The quality-to-market school of thought believes that products should work out of the box without requiring extra effort from the user such as downloading and applying software patches. This philosophy does not preclude the later use of software updates to add or improve features – rather, the out of the box experience is considered an important part of the product’s value.
An argument for the faster-to-market approach is that the user will be able to start benefiting from the product sooner – possibly months sooner because the development team is able to take advantage of the production lead time to bring the product to the desired level of performance. This argument often presumes that the development team would still be working on fixing bugs after shipping a finished product even under the quality-to-market approach. For this approach, the shorter term tactical advantage of using a capability sooner outweighs the probability that some expected features may not work properly.

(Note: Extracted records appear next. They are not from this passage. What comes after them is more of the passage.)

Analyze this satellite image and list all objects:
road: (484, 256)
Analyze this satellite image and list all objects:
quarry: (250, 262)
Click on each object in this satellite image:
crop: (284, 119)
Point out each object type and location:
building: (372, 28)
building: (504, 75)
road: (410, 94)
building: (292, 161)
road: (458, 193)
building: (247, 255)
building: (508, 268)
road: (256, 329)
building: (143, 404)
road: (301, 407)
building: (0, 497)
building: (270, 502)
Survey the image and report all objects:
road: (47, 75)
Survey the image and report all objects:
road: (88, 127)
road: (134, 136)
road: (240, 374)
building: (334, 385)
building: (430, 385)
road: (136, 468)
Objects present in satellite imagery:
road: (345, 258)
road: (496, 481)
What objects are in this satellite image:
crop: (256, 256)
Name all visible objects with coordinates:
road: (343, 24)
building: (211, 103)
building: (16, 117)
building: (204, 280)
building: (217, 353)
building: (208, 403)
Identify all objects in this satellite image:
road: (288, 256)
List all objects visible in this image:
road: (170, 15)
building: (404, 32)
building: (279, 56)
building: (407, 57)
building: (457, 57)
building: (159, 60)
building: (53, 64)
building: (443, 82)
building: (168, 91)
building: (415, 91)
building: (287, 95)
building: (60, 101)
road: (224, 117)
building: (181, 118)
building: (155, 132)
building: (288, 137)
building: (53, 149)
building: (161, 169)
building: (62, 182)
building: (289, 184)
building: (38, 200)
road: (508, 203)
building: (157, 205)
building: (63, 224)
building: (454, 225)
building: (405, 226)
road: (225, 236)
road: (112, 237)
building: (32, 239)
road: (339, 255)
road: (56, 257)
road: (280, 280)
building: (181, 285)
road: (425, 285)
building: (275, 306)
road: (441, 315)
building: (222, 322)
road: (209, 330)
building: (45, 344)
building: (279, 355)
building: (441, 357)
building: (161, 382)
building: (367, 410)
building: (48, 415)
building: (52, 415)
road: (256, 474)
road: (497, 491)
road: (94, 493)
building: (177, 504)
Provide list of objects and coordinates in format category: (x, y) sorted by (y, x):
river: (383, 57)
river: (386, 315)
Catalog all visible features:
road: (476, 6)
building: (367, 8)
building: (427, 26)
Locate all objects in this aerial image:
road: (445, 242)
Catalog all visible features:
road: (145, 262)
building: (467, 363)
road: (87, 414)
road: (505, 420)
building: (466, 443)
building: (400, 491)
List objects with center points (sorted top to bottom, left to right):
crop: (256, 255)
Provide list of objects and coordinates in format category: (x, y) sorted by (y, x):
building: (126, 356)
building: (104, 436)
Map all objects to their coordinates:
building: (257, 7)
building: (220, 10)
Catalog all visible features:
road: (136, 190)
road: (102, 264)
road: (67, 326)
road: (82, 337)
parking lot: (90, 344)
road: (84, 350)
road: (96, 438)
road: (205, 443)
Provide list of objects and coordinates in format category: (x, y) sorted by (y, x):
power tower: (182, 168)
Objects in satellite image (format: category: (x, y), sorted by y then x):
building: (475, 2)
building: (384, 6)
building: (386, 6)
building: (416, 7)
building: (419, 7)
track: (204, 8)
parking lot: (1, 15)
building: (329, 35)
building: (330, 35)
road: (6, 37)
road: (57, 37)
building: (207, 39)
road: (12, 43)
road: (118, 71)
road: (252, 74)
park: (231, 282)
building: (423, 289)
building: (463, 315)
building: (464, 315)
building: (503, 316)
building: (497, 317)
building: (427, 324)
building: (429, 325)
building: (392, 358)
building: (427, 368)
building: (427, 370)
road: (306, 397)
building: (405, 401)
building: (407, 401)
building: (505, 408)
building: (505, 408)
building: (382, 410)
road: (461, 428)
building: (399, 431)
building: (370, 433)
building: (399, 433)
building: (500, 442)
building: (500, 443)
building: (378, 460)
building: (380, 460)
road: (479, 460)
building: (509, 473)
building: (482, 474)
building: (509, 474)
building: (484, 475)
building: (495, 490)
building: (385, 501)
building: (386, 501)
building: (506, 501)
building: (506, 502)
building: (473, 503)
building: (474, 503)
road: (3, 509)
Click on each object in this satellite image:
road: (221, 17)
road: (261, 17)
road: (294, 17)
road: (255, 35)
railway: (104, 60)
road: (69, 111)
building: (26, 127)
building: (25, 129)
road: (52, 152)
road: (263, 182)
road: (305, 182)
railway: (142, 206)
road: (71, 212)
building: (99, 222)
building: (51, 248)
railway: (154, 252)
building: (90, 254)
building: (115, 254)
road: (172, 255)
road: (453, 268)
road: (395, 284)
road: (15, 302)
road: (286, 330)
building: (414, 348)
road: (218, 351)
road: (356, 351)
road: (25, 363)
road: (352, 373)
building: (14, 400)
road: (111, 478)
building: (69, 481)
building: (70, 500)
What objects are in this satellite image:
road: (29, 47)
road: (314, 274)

Likewise, an argument for the quality-to-market approach is that the user will know for certain at the time of purchase what the product will and will not be able to perform. A presumption of this argument is that sometimes a faster-to-market product overpromises what the development team is able to deliver and this leads to customer dissatisfaction because of unmet expectations. For this approach, the longer term strategic advantage of always being able to use the features as-advertised outweighs the probability that a crippled version of the feature will cause you to lose future sales.
There are many companies that side with both of these schools of thought. Which is better? Is one always better or is there a condition when one approach is better than the other? How does your development cycle accommodate one or both of these approaches to releasing a product?